▶ Study material
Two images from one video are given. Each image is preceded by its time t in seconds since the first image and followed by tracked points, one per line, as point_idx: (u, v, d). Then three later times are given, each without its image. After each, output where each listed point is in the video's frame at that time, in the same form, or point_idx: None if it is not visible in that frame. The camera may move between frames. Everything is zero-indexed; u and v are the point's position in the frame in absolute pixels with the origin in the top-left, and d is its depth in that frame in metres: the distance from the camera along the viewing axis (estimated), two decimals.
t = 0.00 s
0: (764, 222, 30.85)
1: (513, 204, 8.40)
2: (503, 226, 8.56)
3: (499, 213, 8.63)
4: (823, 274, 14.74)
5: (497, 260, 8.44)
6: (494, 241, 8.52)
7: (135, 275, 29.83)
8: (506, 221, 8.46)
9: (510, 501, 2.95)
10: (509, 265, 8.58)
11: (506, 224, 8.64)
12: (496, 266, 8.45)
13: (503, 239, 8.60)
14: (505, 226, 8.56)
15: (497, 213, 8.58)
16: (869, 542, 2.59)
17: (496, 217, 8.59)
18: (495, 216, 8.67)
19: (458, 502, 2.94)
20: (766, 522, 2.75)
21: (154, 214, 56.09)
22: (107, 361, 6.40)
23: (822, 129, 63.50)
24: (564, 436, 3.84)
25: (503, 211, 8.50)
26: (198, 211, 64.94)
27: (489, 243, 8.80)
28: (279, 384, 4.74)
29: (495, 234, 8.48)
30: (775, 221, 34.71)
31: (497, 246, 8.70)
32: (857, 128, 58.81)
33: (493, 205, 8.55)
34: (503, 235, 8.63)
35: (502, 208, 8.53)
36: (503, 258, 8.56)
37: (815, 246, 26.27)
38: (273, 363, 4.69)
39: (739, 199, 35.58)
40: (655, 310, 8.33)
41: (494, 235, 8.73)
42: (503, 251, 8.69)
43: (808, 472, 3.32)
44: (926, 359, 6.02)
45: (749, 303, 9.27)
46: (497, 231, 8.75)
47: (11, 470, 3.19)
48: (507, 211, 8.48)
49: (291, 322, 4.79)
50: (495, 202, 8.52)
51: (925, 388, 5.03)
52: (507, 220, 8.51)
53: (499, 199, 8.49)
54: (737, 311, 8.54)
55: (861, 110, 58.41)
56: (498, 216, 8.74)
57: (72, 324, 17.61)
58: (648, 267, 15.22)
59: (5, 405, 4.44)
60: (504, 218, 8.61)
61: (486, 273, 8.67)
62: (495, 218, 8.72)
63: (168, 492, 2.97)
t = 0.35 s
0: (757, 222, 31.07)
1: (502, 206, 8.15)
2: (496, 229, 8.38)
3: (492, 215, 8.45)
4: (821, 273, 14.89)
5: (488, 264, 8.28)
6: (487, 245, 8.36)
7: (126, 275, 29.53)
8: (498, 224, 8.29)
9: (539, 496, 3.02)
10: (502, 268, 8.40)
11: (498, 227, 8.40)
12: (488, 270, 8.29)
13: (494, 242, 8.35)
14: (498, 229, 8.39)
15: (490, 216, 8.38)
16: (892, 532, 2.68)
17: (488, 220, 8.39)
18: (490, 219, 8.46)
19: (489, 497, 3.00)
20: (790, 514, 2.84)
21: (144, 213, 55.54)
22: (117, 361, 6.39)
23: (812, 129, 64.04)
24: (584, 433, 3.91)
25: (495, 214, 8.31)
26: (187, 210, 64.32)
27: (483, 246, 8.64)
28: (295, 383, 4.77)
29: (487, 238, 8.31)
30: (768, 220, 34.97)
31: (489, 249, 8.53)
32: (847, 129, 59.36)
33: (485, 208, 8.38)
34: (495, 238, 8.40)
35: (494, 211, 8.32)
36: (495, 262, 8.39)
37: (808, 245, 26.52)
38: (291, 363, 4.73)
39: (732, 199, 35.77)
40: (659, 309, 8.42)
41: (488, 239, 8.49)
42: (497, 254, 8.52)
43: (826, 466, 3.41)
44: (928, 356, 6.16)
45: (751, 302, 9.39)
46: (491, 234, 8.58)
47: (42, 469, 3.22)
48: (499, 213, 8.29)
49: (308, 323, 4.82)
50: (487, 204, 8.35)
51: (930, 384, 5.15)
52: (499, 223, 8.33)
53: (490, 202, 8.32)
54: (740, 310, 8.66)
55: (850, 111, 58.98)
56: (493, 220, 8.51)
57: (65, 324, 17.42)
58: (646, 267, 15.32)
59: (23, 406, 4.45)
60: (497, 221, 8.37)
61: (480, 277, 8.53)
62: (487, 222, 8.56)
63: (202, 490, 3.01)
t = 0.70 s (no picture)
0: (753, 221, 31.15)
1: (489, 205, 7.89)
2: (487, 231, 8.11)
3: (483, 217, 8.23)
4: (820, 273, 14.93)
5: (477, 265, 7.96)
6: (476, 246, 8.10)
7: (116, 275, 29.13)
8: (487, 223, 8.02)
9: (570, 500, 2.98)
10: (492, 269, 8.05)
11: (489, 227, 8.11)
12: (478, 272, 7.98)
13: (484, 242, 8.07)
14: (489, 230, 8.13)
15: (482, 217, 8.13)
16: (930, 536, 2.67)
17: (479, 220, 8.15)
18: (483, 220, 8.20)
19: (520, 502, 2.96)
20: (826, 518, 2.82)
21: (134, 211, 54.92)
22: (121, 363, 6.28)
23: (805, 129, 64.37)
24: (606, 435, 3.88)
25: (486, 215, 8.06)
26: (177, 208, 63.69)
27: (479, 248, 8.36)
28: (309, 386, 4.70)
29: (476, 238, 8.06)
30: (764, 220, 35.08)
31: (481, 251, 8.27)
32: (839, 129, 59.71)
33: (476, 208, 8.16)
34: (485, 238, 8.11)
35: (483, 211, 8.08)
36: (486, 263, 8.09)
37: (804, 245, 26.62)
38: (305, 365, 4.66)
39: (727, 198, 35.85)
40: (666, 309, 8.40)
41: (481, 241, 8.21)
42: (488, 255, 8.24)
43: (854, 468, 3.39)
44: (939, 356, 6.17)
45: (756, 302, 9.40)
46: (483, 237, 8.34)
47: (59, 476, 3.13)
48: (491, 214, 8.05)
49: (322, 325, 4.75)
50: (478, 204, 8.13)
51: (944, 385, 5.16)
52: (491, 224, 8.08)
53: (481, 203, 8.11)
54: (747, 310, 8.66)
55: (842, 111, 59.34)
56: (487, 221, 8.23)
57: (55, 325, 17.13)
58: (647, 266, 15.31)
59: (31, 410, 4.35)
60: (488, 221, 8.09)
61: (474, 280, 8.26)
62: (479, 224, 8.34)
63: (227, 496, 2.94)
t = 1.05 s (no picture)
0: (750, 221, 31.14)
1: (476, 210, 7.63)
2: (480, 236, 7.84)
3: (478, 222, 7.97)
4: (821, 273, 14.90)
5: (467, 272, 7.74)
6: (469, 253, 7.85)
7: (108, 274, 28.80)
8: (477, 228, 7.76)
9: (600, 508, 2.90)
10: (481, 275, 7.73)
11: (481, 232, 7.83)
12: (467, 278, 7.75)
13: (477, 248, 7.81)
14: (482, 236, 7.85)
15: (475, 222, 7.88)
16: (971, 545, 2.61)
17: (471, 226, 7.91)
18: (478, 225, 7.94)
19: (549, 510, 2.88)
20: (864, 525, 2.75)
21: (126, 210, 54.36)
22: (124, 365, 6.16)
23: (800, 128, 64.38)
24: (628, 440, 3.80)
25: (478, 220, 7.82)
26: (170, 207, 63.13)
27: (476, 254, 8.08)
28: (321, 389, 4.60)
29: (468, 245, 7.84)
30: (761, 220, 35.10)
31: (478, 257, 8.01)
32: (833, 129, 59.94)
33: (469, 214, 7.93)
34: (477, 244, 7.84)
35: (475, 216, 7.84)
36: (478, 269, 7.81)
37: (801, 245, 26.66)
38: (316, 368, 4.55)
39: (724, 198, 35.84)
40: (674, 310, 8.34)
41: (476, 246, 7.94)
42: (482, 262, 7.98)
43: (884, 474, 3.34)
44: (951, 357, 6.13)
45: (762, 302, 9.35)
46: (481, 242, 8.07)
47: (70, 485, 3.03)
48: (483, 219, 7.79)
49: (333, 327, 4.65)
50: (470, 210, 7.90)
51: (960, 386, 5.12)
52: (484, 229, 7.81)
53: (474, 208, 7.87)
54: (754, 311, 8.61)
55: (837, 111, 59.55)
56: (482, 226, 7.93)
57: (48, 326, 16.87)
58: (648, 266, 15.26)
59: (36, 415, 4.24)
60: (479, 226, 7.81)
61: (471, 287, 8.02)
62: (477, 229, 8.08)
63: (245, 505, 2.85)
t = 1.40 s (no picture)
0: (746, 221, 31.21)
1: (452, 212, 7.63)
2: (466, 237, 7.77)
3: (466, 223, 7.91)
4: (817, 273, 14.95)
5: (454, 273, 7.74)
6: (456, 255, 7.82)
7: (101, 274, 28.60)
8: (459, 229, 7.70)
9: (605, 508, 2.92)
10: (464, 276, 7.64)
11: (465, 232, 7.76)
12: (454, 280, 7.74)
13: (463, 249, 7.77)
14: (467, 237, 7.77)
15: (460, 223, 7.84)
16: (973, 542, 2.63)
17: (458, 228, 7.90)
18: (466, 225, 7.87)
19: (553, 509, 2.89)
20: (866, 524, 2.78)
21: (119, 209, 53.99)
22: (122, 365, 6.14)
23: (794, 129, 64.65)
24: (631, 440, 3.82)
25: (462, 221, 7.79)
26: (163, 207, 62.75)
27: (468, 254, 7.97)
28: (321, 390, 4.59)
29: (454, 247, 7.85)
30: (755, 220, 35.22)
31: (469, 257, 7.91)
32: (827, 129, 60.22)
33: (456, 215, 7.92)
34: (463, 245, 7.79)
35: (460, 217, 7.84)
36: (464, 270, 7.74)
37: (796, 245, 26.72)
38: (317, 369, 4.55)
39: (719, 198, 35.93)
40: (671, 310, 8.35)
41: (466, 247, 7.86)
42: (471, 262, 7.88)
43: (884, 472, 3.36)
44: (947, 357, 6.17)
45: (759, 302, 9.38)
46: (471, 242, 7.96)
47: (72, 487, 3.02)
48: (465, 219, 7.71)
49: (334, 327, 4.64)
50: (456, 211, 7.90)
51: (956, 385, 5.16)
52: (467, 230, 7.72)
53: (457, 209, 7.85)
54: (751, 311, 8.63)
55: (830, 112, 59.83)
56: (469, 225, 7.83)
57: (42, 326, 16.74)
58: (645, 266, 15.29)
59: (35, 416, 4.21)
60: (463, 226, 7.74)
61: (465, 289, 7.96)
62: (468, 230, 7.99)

▶ What the task asks
Everything from the line containing "27: (468, 254, 7.97)" through the final line of the listing, inclusive, must be reproduced exactly; leave out the rest.

▶ Problem solution
27: (468, 254, 7.97)
28: (321, 390, 4.59)
29: (454, 247, 7.85)
30: (755, 220, 35.22)
31: (469, 257, 7.91)
32: (827, 129, 60.22)
33: (456, 215, 7.92)
34: (463, 245, 7.79)
35: (460, 217, 7.84)
36: (464, 270, 7.74)
37: (796, 245, 26.72)
38: (317, 369, 4.55)
39: (719, 198, 35.93)
40: (671, 310, 8.35)
41: (466, 247, 7.86)
42: (471, 262, 7.88)
43: (884, 472, 3.36)
44: (947, 357, 6.17)
45: (759, 302, 9.38)
46: (471, 242, 7.96)
47: (72, 487, 3.02)
48: (465, 219, 7.71)
49: (334, 327, 4.64)
50: (456, 211, 7.90)
51: (956, 385, 5.16)
52: (467, 230, 7.72)
53: (457, 209, 7.85)
54: (751, 311, 8.63)
55: (830, 112, 59.83)
56: (469, 225, 7.83)
57: (42, 326, 16.74)
58: (645, 266, 15.29)
59: (35, 416, 4.21)
60: (463, 226, 7.74)
61: (465, 289, 7.96)
62: (468, 230, 7.99)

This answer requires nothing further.